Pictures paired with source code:
--

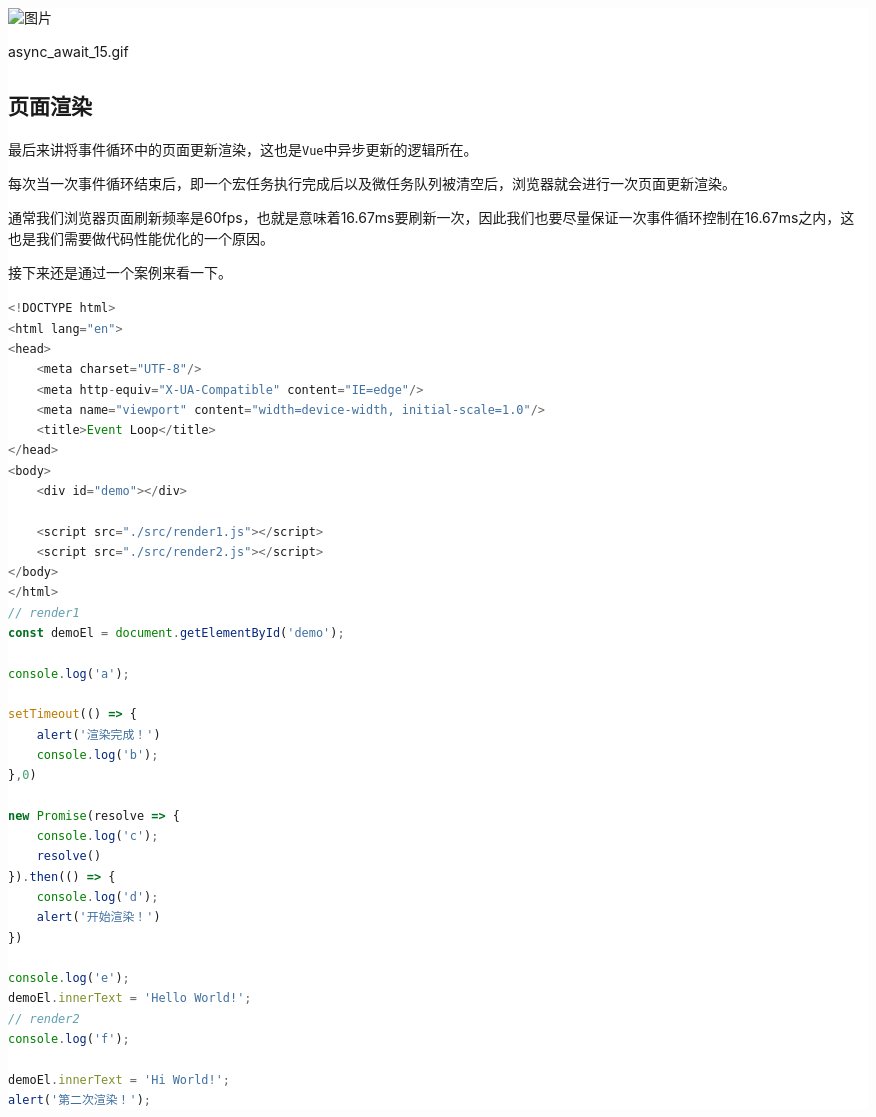 ![图片](https://mmbiz.qpic.cn/mmbiz_gif/zPh0erYjkib3rictT4iaqktnxYYDGGZGQOWibSdX5afWXYmCKfo78hH1Od8NJ94sw5CAP4O3pO9OzVZVoWnhzxBulg/640?wx_fmt=gif&tp=webp&wxfrom=5&wx_lazy=1)

async_await_15.gif

## 页面渲染

最后来讲将事件循环中的页面更新渲染，这也是`Vue`中异步更新的逻辑所在。

每次当一次事件循环结束后，即一个宏任务执行完成后以及微任务队列被清空后，浏览器就会进行一次页面更新渲染。

通常我们浏览器页面刷新频率是60fps，也就是意味着16.67ms要刷新一次，因此我们也要尽量保证一次事件循环控制在16.67ms之内，这也是我们需要做代码性能优化的一个原因。

接下来还是通过一个案例来看一下。

```js
<!DOCTYPE html>
<html lang="en">
<head>
    <meta charset="UTF-8"/>
    <meta http-equiv="X-UA-Compatible" content="IE=edge"/>
    <meta name="viewport" content="width=device-width, initial-scale=1.0"/>
    <title>Event Loop</title>
</head>
<body>
    <div id="demo"></div>
    
    <script src="./src/render1.js"></script>
    <script src="./src/render2.js"></script>
</body>
</html>
// render1
const demoEl = document.getElementById('demo');

console.log('a');

setTimeout(() => {
    alert('渲染完成！')
    console.log('b');
},0)

new Promise(resolve => {
    console.log('c');
    resolve()
}).then(() => {
    console.log('d');
    alert('开始渲染！')
})

console.log('e');
demoEl.innerText = 'Hello World!';
// render2
console.log('f');

demoEl.innerText = 'Hi World!';
alert('第二次渲染！');
```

--

Task to carry out:
From the line containing "async_await_15.gif" to the final line of the data, repeat each line exactly. Include both ends.

Output for this task:
async_await_15.gif

## 页面渲染

最后来讲将事件循环中的页面更新渲染，这也是`Vue`中异步更新的逻辑所在。

每次当一次事件循环结束后，即一个宏任务执行完成后以及微任务队列被清空后，浏览器就会进行一次页面更新渲染。

通常我们浏览器页面刷新频率是60fps，也就是意味着16.67ms要刷新一次，因此我们也要尽量保证一次事件循环控制在16.67ms之内，这也是我们需要做代码性能优化的一个原因。

接下来还是通过一个案例来看一下。

```js
<!DOCTYPE html>
<html lang="en">
<head>
    <meta charset="UTF-8"/>
    <meta http-equiv="X-UA-Compatible" content="IE=edge"/>
    <meta name="viewport" content="width=device-width, initial-scale=1.0"/>
    <title>Event Loop</title>
</head>
<body>
    <div id="demo"></div>
    
    <script src="./src/render1.js"></script>
    <script src="./src/render2.js"></script>
</body>
</html>
// render1
const demoEl = document.getElementById('demo');

console.log('a');

setTimeout(() => {
    alert('渲染完成！')
    console.log('b');
},0)

new Promise(resolve => {
    console.log('c');
    resolve()
}).then(() => {
    console.log('d');
    alert('开始渲染！')
})

console.log('e');
demoEl.innerText = 'Hello World!';
// render2
console.log('f');

demoEl.innerText = 'Hi World!';
alert('第二次渲染！');
```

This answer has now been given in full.